24/7 discussing the Elite 11 competition:

…one of the most polarizing prospects, even from one event to the next. He can look dominant one day and underwhelm with his arm on another. Our biggest question is about his downfield arm strength.

Adam Gorney went through the usual list of positives ("can really deliver the ball all over the field … great at prolonging plays") before getting to the bugaboo:

". … maybe a little stronger [than Shea Patterson] but not nearly as athletic or mobile. …biggest weakness with him is consistent accuracy. Sometimes he throws behind and above receivers."

You can see this in McNamara's stats, as well. He had a 58% completion percentage against weak competition as a sophomore and junior. That did pop up to 63% as a senior.

The other potential hiccup is McNamara's ability to run. You'd think a guy who can operate on the run like McNamara would probably be at least a decent option in a zone read game but there are some pretty negative takes on his ability to move. One's just above; a UCLA site scouting a camp also was pretty down on him ("didn’t look particularly athletic").

McNamara's coach explains his lack of rushing attempts:

“Cade can definitely run. I don’t like to run him a ton though and have him take a lot of shots. …Cade is just so good at rolling in the pocket and keeping his eyes down field — he’d rather throw the ball 40 yards than try to pick it up with his feet.”

There are a couple clips on his senior highlight film that are encouraging, albeit against not great competition.

Etc.: Sampson gonna Loy:

Tom Rees gets it right with Pyne-McNamara swap

Drew Pyne is a 2020 recruit.

Why Shea Patterson? Approximately 6'1" guy who's been pointed at QB since he was in middle school. Moxie. Buckets of experience. Not a dual-threat guy but has escapability and the ability to do damage on the run. Patterson established that he can be an effective zone read QB last year; that's an open question for McNamara. Patterson was a five-star guy coming out of high school and McNamara is less likely to hit. If he hits it won't be too far off Patterson.

Other quarterbacks in this genre include Tate Forcier and Iowa's Drew Tate.

Guru Reliability: High. All the camps, Elite 11, but difficult to judge his high school games because of competition level.

Variance: High. Short QB without outstanding wheels; motion kind of weird; competition level could be a shock to the system.

Ceiling: Moderate-plus. McNamara could end up one of the creepy accurate and prescient short-ish pocket-ish guys who are really standouts but the ideal version of him doesn't get to the level of the ideal version of, say, Joe Milton.

General Excitement Level: Moderate. McNamara appears to be a fighter and may well outperform this but inconsistent accuracy is tough to overcome.
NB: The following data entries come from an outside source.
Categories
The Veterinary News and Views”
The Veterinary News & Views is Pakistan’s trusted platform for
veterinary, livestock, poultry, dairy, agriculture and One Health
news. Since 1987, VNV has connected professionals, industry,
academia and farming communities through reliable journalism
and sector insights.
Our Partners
Projection: Is quarterback, redshirt. Looks like it's going to be difficult for anyone to overcome Dylan McCaffrey next year. Unless he leaves early McNamara's first real shot at the starting job will be as a redshirt junior, when he'll compete against a senior Joe Milton, a redshirt sophomore JD Johnson, and a redshirt freshman JJ McCarthy—if they're all still around.

Handicapping that battle way down the road is hard to do, but everyone will want it to be McCarthy.

Comments

lsjtre

August 14th, 2019 at 7:02 AM ^

Having an excess of legitimate starters at the quarterback position in the years to come is definitely a tremendous problem to have given the lack thereof in previous regimes.

Connie_Bow

August 16th, 2019 at 2:18 AM ^

I'm not expecting JD Johnson to stay with his Michigan commit. Too many great QBs here already, and the best yet on the way.